On the use of coal and gas, it is planned to take coal off the grid in 2025. We would like to do it sooner but at the moment the ESB cannot assure us that it can be done safely sooner because of the risks of brown-outs and blackouts. I do not think anybody wants the type of climate actions that results in brown-outs and blackouts. If it can be done sooner, it will be done sooner but the target that I have is 2025. It is taken offline from time to time already. It was offline for several weeks last year but the ESB is not able to assure us that it is safe to take it offline entirely now. We are not going to impose brown-outs on people. We are going to do this right. Peat 2027-2028 is the plan to take peat out the system.

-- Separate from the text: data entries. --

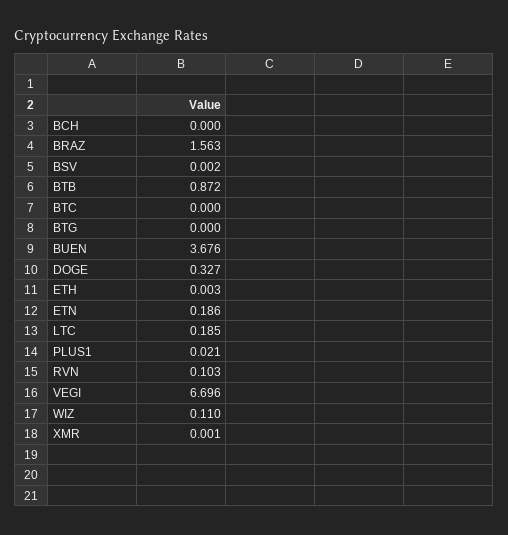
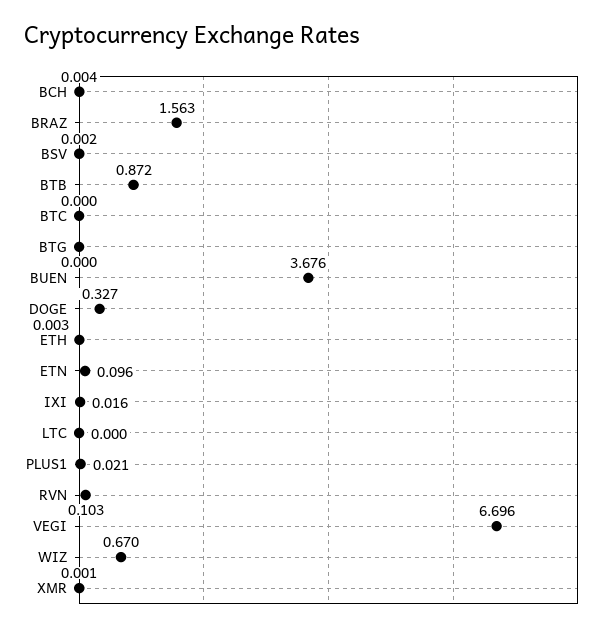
  {
-   "BCH": 0,
+   "BCH": 0.004,
    "BRAZ": 1.563,
    "BSV": 0.002,
    "BTB": 0.872,
    "BTC": 0,
    "BTG": 0,
    "BUEN": 3.676,
    "DOGE": 0.327,
    "ETH": 0.003,
-   "ETN": 0.186,
+   "ETN": 0.096,
-   "LTC": 0.185,
+   "LTC": 0,
    "PLUS1": 0.021,
    "RVN": 0.103,
    "VEGI": 6.696,
-   "WIZ": 0.11,
+   "WIZ": 0.67,
-   "XMR": 0.001
+   "XMR": 0.001,
+   "IXI": 0.016
  }

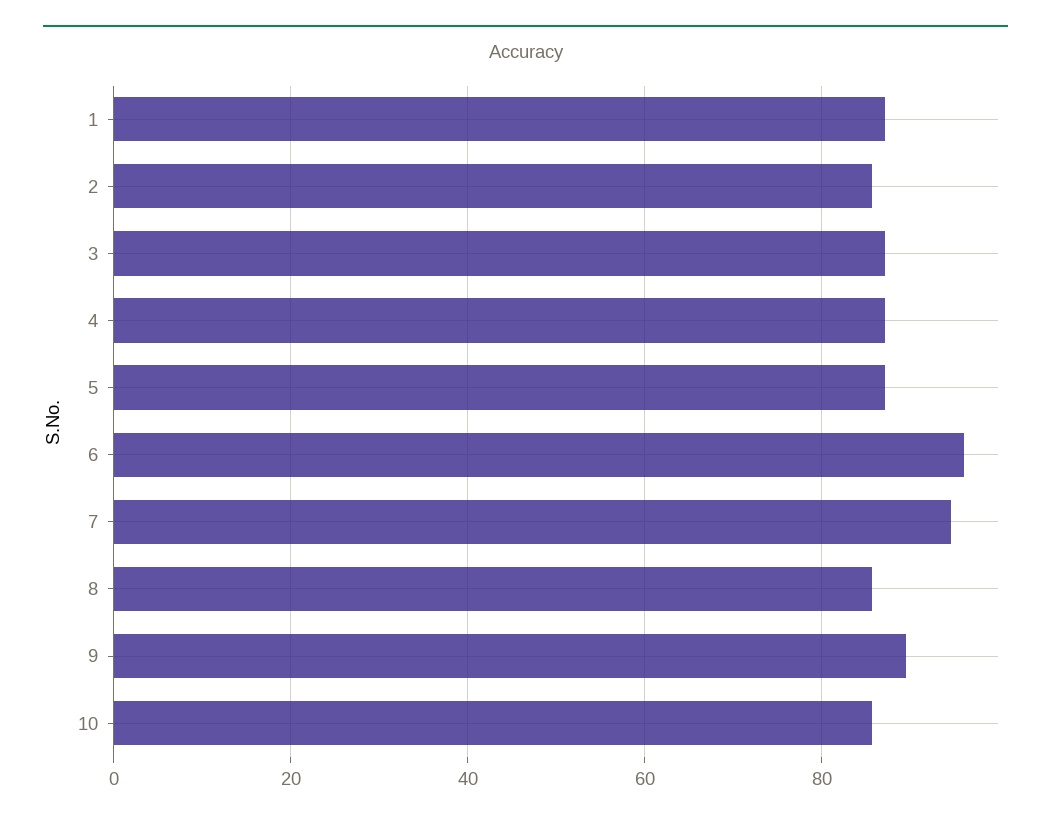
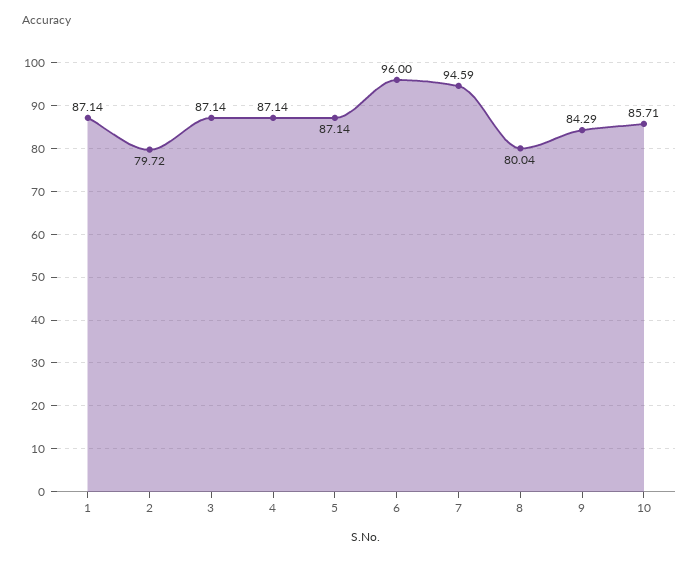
  {
    "1": 87.14,
-   "2": 86,
+   "2": 79.72,
    "3": 87.14,
    "4": 87.14,
    "5": 87.14,
    "6": 96,
    "7": 94.59,
-   "8": 86,
+   "8": 80.04,
-   "9": 90,
+   "9": 84.29,
    "10": 85.71
  }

On natural gas, it is impossible to say. As I said before in this House, it is likely that we will use natural gas as part of our energy mix for the foreseeable future, certainly into the new few decades. When it comes to renewables, we can get to about 70% by 2030 in terms of electricity generation but as things stand there are times when the wind does not blow and the sun does not shine strongly enough. The storage technologies do not exist yet to allow us to store power in the way that we need to. We will need to continue to use natural gas. Absent going nuclear, which we are not going to do, we need to continue to use natural gas as part our energy mix for the foreseeable future.